THE PROBLEM.
Please lay out every line of the records below as a Markdown table with the columns Row and Line, numbering each row and omitting blank lines.

━━━━━━━━━━

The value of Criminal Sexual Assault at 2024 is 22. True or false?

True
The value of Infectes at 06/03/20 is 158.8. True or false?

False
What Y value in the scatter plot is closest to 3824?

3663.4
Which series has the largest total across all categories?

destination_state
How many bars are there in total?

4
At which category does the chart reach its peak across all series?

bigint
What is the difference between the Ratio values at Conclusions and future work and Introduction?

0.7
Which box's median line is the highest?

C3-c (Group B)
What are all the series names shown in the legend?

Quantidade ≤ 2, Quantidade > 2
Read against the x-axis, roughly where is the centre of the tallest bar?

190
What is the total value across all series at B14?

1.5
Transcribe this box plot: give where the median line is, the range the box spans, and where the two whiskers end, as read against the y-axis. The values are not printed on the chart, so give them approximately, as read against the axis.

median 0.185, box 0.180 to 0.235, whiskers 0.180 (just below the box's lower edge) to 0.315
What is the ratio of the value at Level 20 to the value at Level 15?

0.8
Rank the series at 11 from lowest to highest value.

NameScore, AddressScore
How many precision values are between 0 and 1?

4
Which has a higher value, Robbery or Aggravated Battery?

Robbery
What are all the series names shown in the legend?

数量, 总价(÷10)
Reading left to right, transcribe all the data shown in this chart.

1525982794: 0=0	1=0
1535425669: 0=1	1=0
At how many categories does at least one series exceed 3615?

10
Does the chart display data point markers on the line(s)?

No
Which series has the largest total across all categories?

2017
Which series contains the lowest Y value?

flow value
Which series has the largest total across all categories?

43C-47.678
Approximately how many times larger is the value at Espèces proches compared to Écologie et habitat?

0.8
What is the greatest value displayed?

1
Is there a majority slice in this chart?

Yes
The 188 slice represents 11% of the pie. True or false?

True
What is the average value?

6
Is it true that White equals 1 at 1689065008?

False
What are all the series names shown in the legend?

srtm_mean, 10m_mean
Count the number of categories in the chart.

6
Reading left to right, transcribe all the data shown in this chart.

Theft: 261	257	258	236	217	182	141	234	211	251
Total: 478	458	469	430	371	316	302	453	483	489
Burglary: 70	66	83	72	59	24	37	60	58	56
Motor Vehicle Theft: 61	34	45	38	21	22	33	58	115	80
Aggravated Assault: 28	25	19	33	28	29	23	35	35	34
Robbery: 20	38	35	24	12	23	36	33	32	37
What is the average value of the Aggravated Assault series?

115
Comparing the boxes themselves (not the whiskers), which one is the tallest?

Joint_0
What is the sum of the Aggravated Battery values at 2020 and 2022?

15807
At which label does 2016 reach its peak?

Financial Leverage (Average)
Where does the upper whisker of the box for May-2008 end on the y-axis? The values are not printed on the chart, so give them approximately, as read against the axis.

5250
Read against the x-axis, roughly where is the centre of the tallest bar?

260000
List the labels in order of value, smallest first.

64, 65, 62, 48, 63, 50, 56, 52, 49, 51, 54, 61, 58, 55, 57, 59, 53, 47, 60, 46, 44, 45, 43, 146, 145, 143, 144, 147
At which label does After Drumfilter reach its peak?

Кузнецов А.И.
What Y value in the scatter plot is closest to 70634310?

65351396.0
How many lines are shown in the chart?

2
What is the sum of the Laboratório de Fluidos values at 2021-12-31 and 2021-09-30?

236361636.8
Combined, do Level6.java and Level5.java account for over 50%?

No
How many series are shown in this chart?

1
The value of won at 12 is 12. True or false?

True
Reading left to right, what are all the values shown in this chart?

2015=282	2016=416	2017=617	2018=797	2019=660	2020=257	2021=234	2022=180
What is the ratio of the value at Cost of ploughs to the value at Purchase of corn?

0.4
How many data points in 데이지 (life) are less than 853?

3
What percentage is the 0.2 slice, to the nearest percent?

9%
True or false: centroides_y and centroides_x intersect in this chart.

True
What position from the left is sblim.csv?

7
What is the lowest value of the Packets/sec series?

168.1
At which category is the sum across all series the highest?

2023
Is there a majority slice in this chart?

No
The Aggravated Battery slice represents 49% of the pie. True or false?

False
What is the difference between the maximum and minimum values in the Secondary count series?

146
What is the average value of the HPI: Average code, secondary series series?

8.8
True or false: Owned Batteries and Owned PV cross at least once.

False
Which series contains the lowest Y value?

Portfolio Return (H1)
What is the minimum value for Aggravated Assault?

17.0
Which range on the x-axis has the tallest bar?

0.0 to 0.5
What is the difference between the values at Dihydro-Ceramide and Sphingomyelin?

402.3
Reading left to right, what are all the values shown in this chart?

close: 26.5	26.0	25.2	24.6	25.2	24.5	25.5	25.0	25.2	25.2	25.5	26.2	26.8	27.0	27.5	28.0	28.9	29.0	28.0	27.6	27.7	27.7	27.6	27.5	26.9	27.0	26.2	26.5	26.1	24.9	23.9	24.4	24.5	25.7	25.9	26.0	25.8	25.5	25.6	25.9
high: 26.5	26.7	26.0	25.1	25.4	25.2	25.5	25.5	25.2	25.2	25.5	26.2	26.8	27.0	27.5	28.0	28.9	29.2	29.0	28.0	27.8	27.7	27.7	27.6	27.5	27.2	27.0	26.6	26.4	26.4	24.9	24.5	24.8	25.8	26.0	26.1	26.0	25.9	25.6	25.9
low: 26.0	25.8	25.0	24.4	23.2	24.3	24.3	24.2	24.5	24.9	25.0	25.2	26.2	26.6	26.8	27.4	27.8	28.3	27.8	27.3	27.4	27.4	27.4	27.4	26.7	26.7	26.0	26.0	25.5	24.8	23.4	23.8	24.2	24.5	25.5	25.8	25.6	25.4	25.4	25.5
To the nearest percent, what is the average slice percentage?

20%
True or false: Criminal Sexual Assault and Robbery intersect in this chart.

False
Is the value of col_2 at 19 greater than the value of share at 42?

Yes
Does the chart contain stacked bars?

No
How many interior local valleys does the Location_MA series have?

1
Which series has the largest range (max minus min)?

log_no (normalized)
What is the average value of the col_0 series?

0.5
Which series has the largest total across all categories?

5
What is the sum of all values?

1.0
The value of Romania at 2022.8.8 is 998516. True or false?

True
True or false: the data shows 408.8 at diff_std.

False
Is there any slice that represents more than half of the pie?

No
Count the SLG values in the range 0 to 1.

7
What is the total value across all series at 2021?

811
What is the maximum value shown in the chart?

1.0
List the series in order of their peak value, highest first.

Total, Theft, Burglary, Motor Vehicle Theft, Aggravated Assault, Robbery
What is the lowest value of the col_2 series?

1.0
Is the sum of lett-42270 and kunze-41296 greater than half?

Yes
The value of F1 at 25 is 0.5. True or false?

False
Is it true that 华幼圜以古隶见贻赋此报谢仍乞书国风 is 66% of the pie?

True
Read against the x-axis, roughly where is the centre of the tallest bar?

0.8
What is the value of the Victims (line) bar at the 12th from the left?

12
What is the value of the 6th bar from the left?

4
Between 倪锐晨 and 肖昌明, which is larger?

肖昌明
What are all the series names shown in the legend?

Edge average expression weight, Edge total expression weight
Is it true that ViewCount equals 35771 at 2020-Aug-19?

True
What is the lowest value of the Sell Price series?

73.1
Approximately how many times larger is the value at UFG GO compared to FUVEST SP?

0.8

━━━━━━━━━━

TASK OUTPUT.
| Row | Line |
|---|---|
| 1 | The value of Criminal Sexual Assault at 2024 is 22. True or false? |
| 2 | True |
| 3 | The value of Infectes at 06/03/20 is 158.8. True or false? |
| 4 | False |
| 5 | What Y value in the scatter plot is closest to 3824? |
| 6 | 3663.4 |
| 7 | Which series has the largest total across all categories? |
| 8 | destination_state |
| 9 | How many bars are there in total? |
| 10 | 4 |
| 11 | At which category does the chart reach its peak across all series? |
| 12 | bigint |
| 13 | What is the difference between the Ratio values at Conclusions and future work and Introduction? |
| 14 | 0.7 |
| 15 | Which box's median line is the highest? |
| 16 | C3-c (Group B) |
| 17 | What are all the series names shown in the legend? |
| 18 | Quantidade ≤ 2, Quantidade > 2 |
| 19 | Read against the x-axis, roughly where is the centre of the tallest bar? |
| 20 | 190 |
| 21 | What is the total value across all series at B14? |
| 22 | 1.5 |
| 23 | Transcribe this box plot: give where the median line is, the range the box spans, and where the two whiskers end, as read against the y-axis. The values are not printed on the chart, so give them approximately, as read against the axis. |
| 24 | median 0.185, box 0.180 to 0.235, whiskers 0.180 (just below the box's lower edge) to 0.315 |
| 25 | What is the ratio of the value at Level 20 to the value at Level 15? |
| 26 | 0.8 |
| 27 | Rank the series at 11 from lowest to highest value. |
| 28 | NameScore, AddressScore |
| 29 | How many precision values are between 0 and 1? |
| 30 | 4 |
| 31 | Which has a higher value, Robbery or Aggravated Battery? |
| 32 | Robbery |
| 33 | What are all the series names shown in the legend? |
| 34 | 数量, 总价(÷10) |
| 35 | Reading left to right, transcribe all the data shown in this chart. |
| 36 | 1525982794: 0=0	1=0 |
| 37 | 1535425669: 0=1	1=0 |
| 38 | At how many categories does at least one series exceed 3615? |
| 39 | 10 |
| 40 | Does the chart display data point markers on the line(s)? |
| 41 | No |
| 42 | Which series has the largest total across all categories? |
| 43 | 2017 |
| 44 | Which series contains the lowest Y value? |
| 45 | flow value |
| 46 | Which series has the largest total across all categories? |
| 47 | 43C-47.678 |
| 48 | Approximately how many times larger is the value at Espèces proches compared to Écologie et habitat? |
| 49 | 0.8 |
| 50 | What is the greatest value displayed? |
| 51 | 1 |
| 52 | Is there a majority slice in this chart? |
| 53 | Yes |
| 54 | The 188 slice represents 11% of the pie. True or false? |
| 55 | True |
| 56 | What is the average value? |
| 57 | 6 |
| 58 | Is it true that White equals 1 at 1689065008? |
| 59 | False |
| 60 | What are all the series names shown in the legend? |
| 61 | srtm_mean, 10m_mean |
| 62 | Count the number of categories in the chart. |
| 63 | 6 |
| 64 | Reading left to right, transcribe all the data shown in this chart. |
| 65 | Theft: 261	257	258	236	217	182	141	234	211	251 |
| 66 | Total: 478	458	469	430	371	316	302	453	483	489 |
| 67 | Burglary: 70	66	83	72	59	24	37	60	58	56 |
| 68 | Motor Vehicle Theft: 61	34	45	38	21	22	33	58	115	80 |
| 69 | Aggravated Assault: 28	25	19	33	28	29	23	35	35	34 |
| 70 | Robbery: 20	38	35	24	12	23	36	33	32	37 |
| 71 | What is the average value of the Aggravated Assault series? |
| 72 | 115 |
| 73 | Comparing the boxes themselves (not the whiskers), which one is the tallest? |
| 74 | Joint_0 |
| 75 | What is the sum of the Aggravated Battery values at 2020 and 2022? |
| 76 | 15807 |
| 77 | At which label does 2016 reach its peak? |
| 78 | Financial Leverage (Average) |
| 79 | Where does the upper whisker of the box for May-2008 end on the y-axis? The values are not printed on the chart, so give them approximately, as read against the axis. |
| 80 | 5250 |
| 81 | Read against the x-axis, roughly where is the centre of the tallest bar? |
| 82 | 260000 |
| 83 | List the labels in order of value, smallest first. |
| 84 | 64, 65, 62, 48, 63, 50, 56, 52, 49, 51, 54, 61, 58, 55, 57, 59, 53, 47, 60, 46, 44, 45, 43, 146, 145, 143, 144, 147 |
| 85 | At which label does After Drumfilter reach its peak? |
| 86 | Кузнецов А.И. |
| 87 | What Y value in the scatter plot is closest to 70634310? |
| 88 | 65351396.0 |
| 89 | How many lines are shown in the chart? |
| 90 | 2 |
| 91 | What is the sum of the Laboratório de Fluidos values at 2021-12-31 and 2021-09-30? |
| 92 | 236361636.8 |
| 93 | Combined, do Level6.java and Level5.java account for over 50%? |
| 94 | No |
| 95 | How many series are shown in this chart? |
| 96 | 1 |
| 97 | The value of won at 12 is 12. True or false? |
| 98 | True |
| 99 | Reading left to right, what are all the values shown in this chart? |
| 100 | 2015=282	2016=416	2017=617	2018=797	2019=660	2020=257	2021=234	2022=180 |
| 101 | What is the ratio of the value at Cost of ploughs to the value at Purchase of corn? |
| 102 | 0.4 |
| 103 | How many data points in 데이지 (life) are less than 853? |
| 104 | 3 |
| 105 | What percentage is the 0.2 slice, to the nearest percent? |
| 106 | 9% |
| 107 | True or false: centroides_y and centroides_x intersect in this chart. |
| 108 | True |
| 109 | What position from the left is sblim.csv? |
| 110 | 7 |
| 111 | What is the lowest value of the Packets/sec series? |
| 112 | 168.1 |
| 113 | At which category is the sum across all series the highest? |
| 114 | 2023 |
| 115 | Is there a majority slice in this chart? |
| 116 | No |
| 117 | The Aggravated Battery slice represents 49% of the pie. True or false? |
| 118 | False |
| 119 | What is the difference between the maximum and minimum values in the Secondary count series? |
| 120 | 146 |
| 121 | What is the average value of the HPI: Average code, secondary series series? |
| 122 | 8.8 |
| 123 | True or false: Owned Batteries and Owned PV cross at least once. |
| 124 | False |
| 125 | Which series contains the lowest Y value? |
| 126 | Portfolio Return (H1) |
| 127 | What is the minimum value for Aggravated Assault? |
| 128 | 17.0 |
| 129 | Which range on the x-axis has the tallest bar? |
| 130 | 0.0 to 0.5 |
| 131 | What is the difference between the values at Dihydro-Ceramide and Sphingomyelin? |
| 132 | 402.3 |
| 133 | Reading left to right, what are all the values shown in this chart? |
| 134 | close: 26.5	26.0	25.2	24.6	25.2	24.5	25.5	25.0	25.2	25.2	25.5	26.2	26.8	27.0	27.5	28.0	28.9	29.0	28.0	27.6	27.7	27.7	27.6	27.5	26.9	27.0	26.2	26.5	26.1	24.9	23.9	24.4	24.5	25.7	25.9	26.0	25.8	25.5	25.6	25.9 |
| 135 | high: 26.5	26.7	26.0	25.1	25.4	25.2	25.5	25.5	25.2	25.2	25.5	26.2	26.8	27.0	27.5	28.0	28.9	29.2	29.0	28.0	27.8	27.7	27.7	27.6	27.5	27.2	27.0	26.6	26.4	26.4	24.9	24.5	24.8	25.8	26.0	26.1	26.0	25.9	25.6	25.9 |
| 136 | low: 26.0	25.8	25.0	24.4	23.2	24.3	24.3	24.2	24.5	24.9	25.0	25.2	26.2	26.6	26.8	27.4	27.8	28.3	27.8	27.3	27.4	27.4	27.4	27.4	26.7	26.7	26.0	26.0	25.5	24.8	23.4	23.8	24.2	24.5	25.5	25.8	25.6	25.4	25.4	25.5 |
| 137 | To the nearest percent, what is the average slice percentage? |
| 138 | 20% |
| 139 | True or false: Criminal Sexual Assault and Robbery intersect in this chart. |
| 140 | False |
| 141 | Is the value of col_2 at 19 greater than the value of share at 42? |
| 142 | Yes |
| 143 | Does the chart contain stacked bars? |
| 144 | No |
| 145 | How many interior local valleys does the Location_MA series have? |
| 146 | 1 |
| 147 | Which series has the largest range (max minus min)? |
| 148 | log_no (normalized) |
| 149 | What is the average value of the col_0 series? |
| 150 | 0.5 |
| 151 | Which series has the largest total across all categories? |
| 152 | 5 |
| 153 | What is the sum of all values? |
| 154 | 1.0 |
| 155 | The value of Romania at 2022.8.8 is 998516. True or false? |
| 156 | True |
| 157 | True or false: the data shows 408.8 at diff_std. |
| 158 | False |
| 159 | Is there any slice that represents more than half of the pie? |
| 160 | No |
| 161 | Count the SLG values in the range 0 to 1. |
| 162 | 7 |
| 163 | What is the total value across all series at 2021? |
| 164 | 811 |
| 165 | What is the maximum value shown in the chart? |
| 166 | 1.0 |
| 167 | List the series in order of their peak value, highest first. |
| 168 | Total, Theft, Burglary, Motor Vehicle Theft, Aggravated Assault, Robbery |
| 169 | What is the lowest value of the col_2 series? |
| 170 | 1.0 |
| 171 | Is the sum of lett-42270 and kunze-41296 greater than half? |
| 172 | Yes |
| 173 | The value of F1 at 25 is 0.5. True or false? |
| 174 | False |
| 175 | Is it true that 华幼圜以古隶见贻赋此报谢仍乞书国风 is 66% of the pie? |
| 176 | True |
| 177 | Read against the x-axis, roughly where is the centre of the tallest bar? |
| 178 | 0.8 |
| 179 | What is the value of the Victims (line) bar at the 12th from the left? |
| 180 | 12 |
| 181 | What is the value of the 6th bar from the left? |
| 182 | 4 |
| 183 | Between 倪锐晨 and 肖昌明, which is larger? |
| 184 | 肖昌明 |
| 185 | What are all the series names shown in the legend? |
| 186 | Edge average expression weight, Edge total expression weight |
| 187 | Is it true that ViewCount equals 35771 at 2020-Aug-19? |
| 188 | True |
| 189 | What is the lowest value of the Sell Price series? |
| 190 | 73.1 |
| 191 | Approximately how many times larger is the value at UFG GO compared to FUVEST SP? |
| 192 | 0.8 |